One of the biggest dangers (as well as areas of opportunity) of this era is in presentation– all things design, branding, and packaging.
Opportunity: use data, design, and language to keep things simple enough to understand, complex enough to not miscontrue beauty for truth.
Danger: lazy design that looks great and has an immediate takeaway, but upon further inspection, doesn’t pass muster.
Example: “Your Taste in Music Can Reveal How Smart (or Dumb) You Are”
A data experiment looks at Facebook “favorite music” listings by a big sample of college students, then compares this favorite music to these students’ SAT scores:
A Dangerous Assumption Gone Unexplained
Was this sample size controlled for socioeconomic status or race/ethnicity?
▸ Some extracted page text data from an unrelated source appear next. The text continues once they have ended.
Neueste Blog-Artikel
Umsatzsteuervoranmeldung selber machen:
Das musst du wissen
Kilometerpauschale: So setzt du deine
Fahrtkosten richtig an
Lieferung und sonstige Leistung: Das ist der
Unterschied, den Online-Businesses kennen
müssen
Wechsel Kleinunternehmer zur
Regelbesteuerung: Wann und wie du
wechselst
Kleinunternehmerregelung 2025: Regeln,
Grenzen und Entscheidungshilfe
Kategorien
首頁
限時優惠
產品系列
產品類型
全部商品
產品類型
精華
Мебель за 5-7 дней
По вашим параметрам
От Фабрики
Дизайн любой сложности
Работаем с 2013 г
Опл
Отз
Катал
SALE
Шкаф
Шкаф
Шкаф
To say that listening to Lil’ Wayne makes you dumb is ridiculous. Perhaps the cultural space where Lil’ Wayne music is played (rap stations) also belongs to marginalized communities who are poor and don’t have access to the best schools/education/SAT classes. In which case Lil’ Wayne != Radiohead for reasons more than just “intelligence.” Which means you can’t really make any meaningful conclusions about the world based on this graph.
I will dig into the methodology and see what’s up, but as this visualization is making rounds, I don’t see any mention of how these data points were compiled.